The most notable cave (where we spend 4 days) is temporarily named "roadside" because it's on the side ...of....the ....road. Clever, I know. This spacious underground novelty was full of surprises. From the wide open "sand room", to the tiring climb up the "breakdown pile" and all the way to the "pretty room," this cave was quite the find. It was in this cave that my dad and I dabbled into cave photography. These were, by far, the most challenging photo shoots of my novice career. The harsh, lightless environment made it so I only saw a black screen when composing a shot. We used a combination of my dad's headlamp and handheld flashes fired during time exposed shots. Trial and error, trial and error. Although, they don't do the cave justice, they are a step up from what a point and shoot could do.
The other memorable cave was "Rio Cave." From the name, it comes as no surprise that a river flowed through nearly the entire cave.

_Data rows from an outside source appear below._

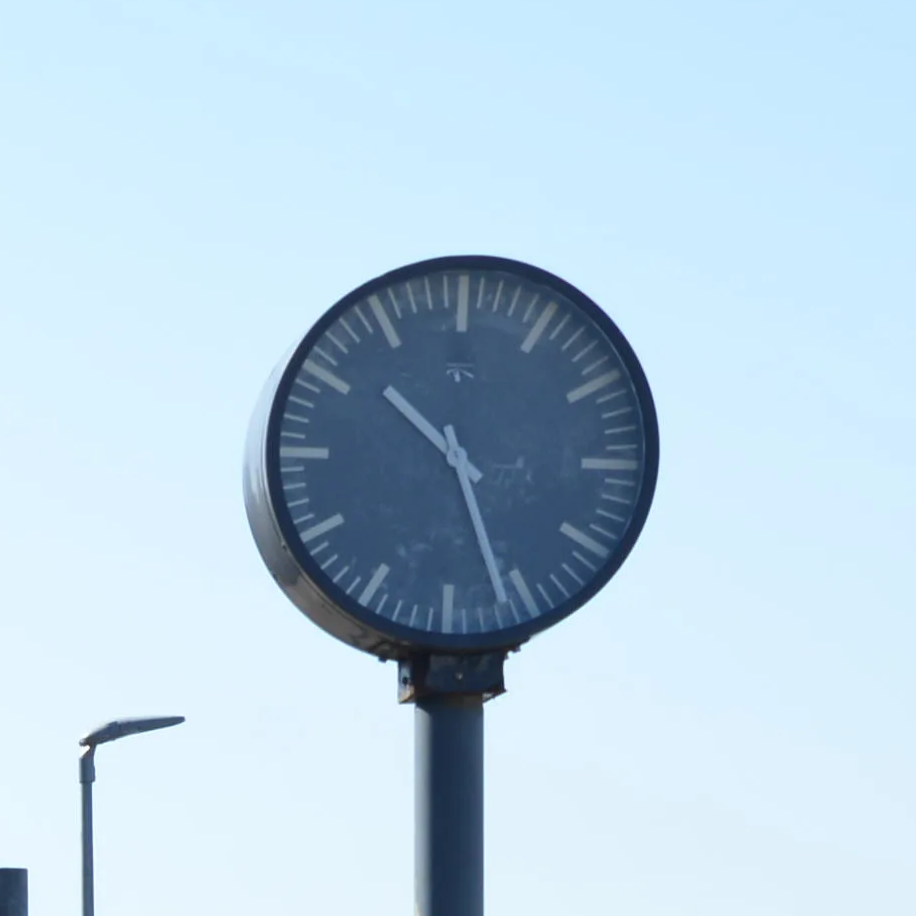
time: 10:26
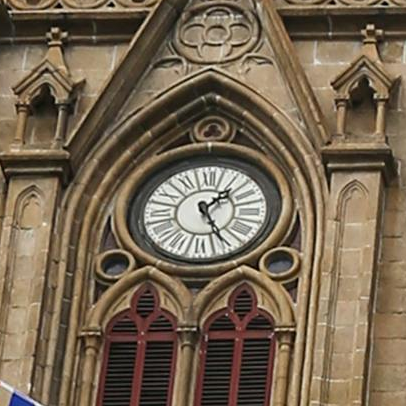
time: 1:25
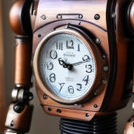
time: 10:11
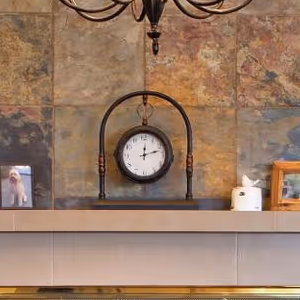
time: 12:12
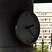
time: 2:22
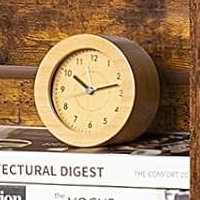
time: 10:12
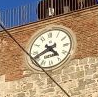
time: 4:41
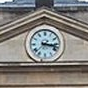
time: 3:17
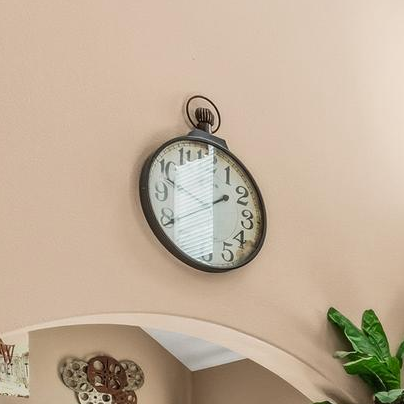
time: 1:47
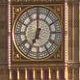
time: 7:00
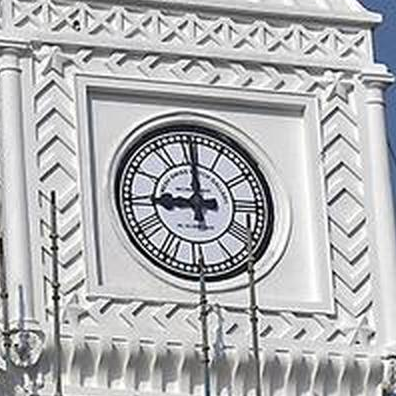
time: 8:59
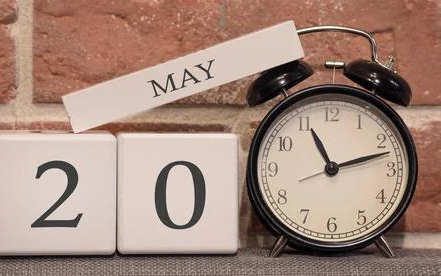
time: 11:12
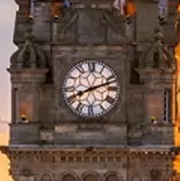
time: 8:11
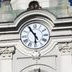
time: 5:54
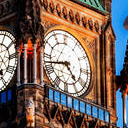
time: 4:42
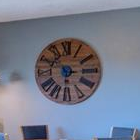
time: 6:14
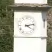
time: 4:13
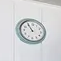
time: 10:55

This was no pansy creek, it was a full on swim against the current...while surveying. We would swim to a station (hoping to find a ledge to sit on), shiver, swim to another station, shiver and then swim to another station. It reveled as my favorite cave because it was anything but easy. Our helmets, shoes and gear would weigh us down as we paddled with all our might. When we finished we couldn't have been more exhausted and satisfied.
We filled the rest of the days exploring caves like jet cave (it was described to us as sounding like a jet engine), wild goose chases of hiking in sticky mud through thick forests, scoping out other towns in the area, crawling through bat feces and snakes in Raphael's "enorme" cave, manatial cave, 2 more optometry clinics (one in Piedra Ancha and one in Tuxtepec), and a short hike to a cave with an ancient wall.

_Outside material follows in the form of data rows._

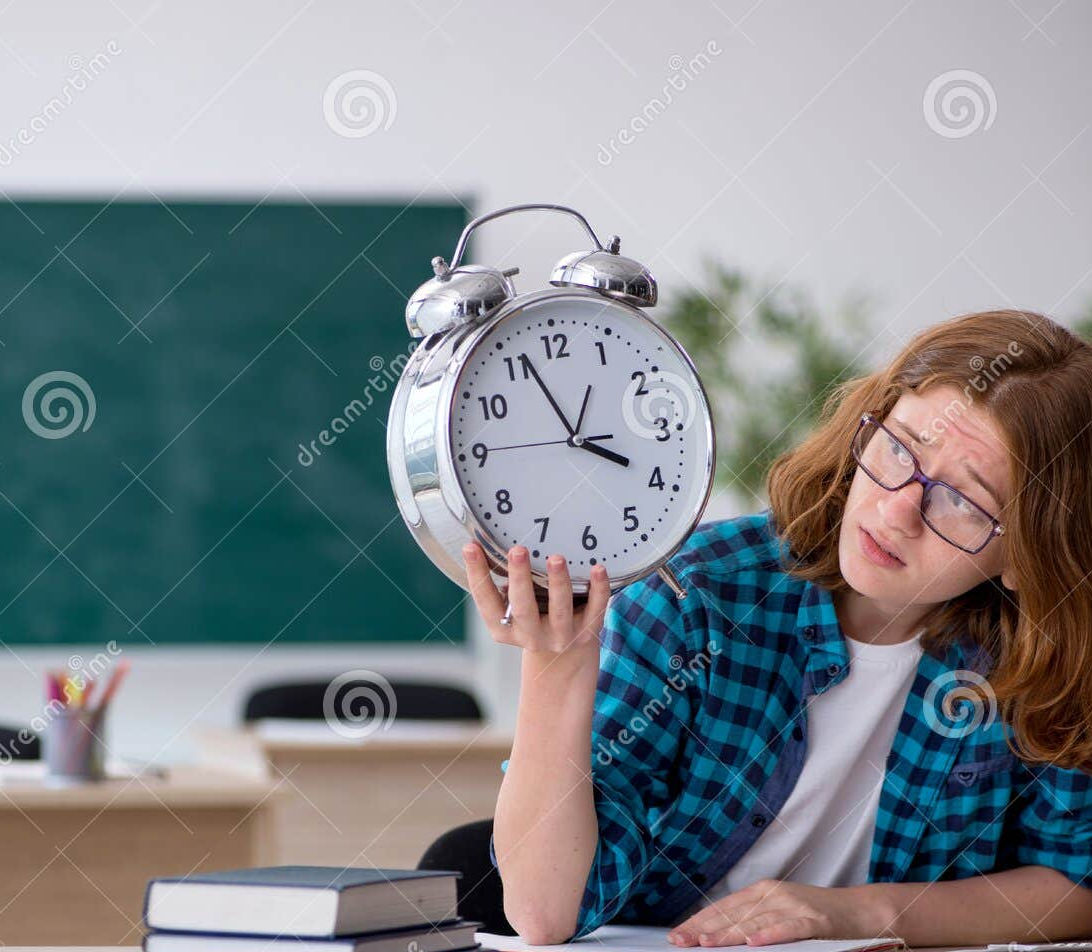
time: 3:56
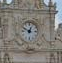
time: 12:49
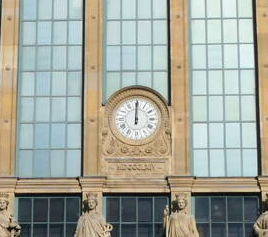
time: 12:00
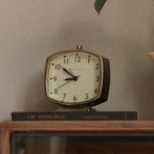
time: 8:51
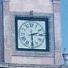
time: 2:29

There was no way we would be able to find so many cave entrances in the limited time we had there so we trusted 3 locals to guide us to caves in the area to explore. Many caves ended up not being worth entering but you win some and you lose some. The guides were part of the team, they were in there getting dirty and cracking jokes like everyone else.

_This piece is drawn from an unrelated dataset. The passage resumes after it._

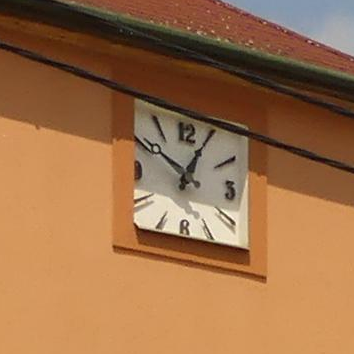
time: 10:04
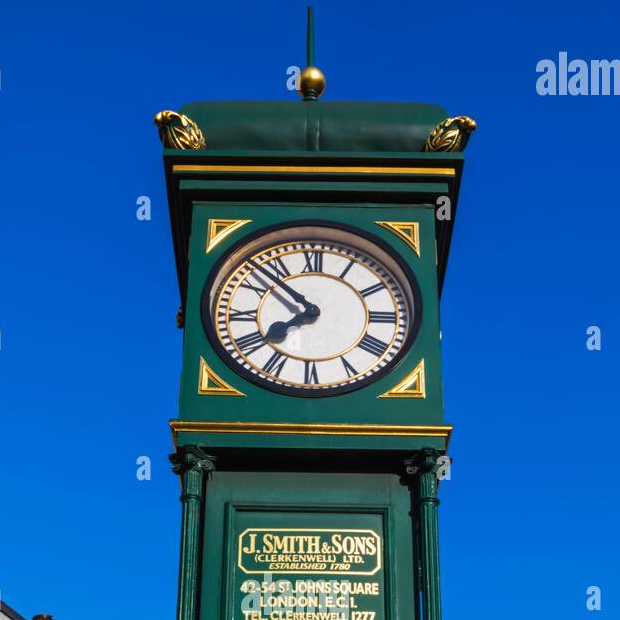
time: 7:52
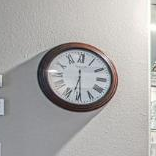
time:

The people in the village couldn't have treated us better. I say village because there couldn't have been more than 400 residents (the closest thing to a restaurant or grocery store was a store in a woman's front yard that sold chips, pop and beer). Several families hosted us for dinner and one woman decided to be an entrepreneur and have delicious food ready for us by the time we came home a couple of times. I made a habit of embarrassing myself with my lack of Spanish and basketball skills with the neighborhood kids every night. Beyond that the local teacher, who spoke minimal English, would awkwardly make passes at me any chance he got. On Dia De Amor, the children gathered in my front yard to invite me to their school Valentine's party. Unfortunately, I had to decline because I had plans to hike to a cave, but it wasn't easy.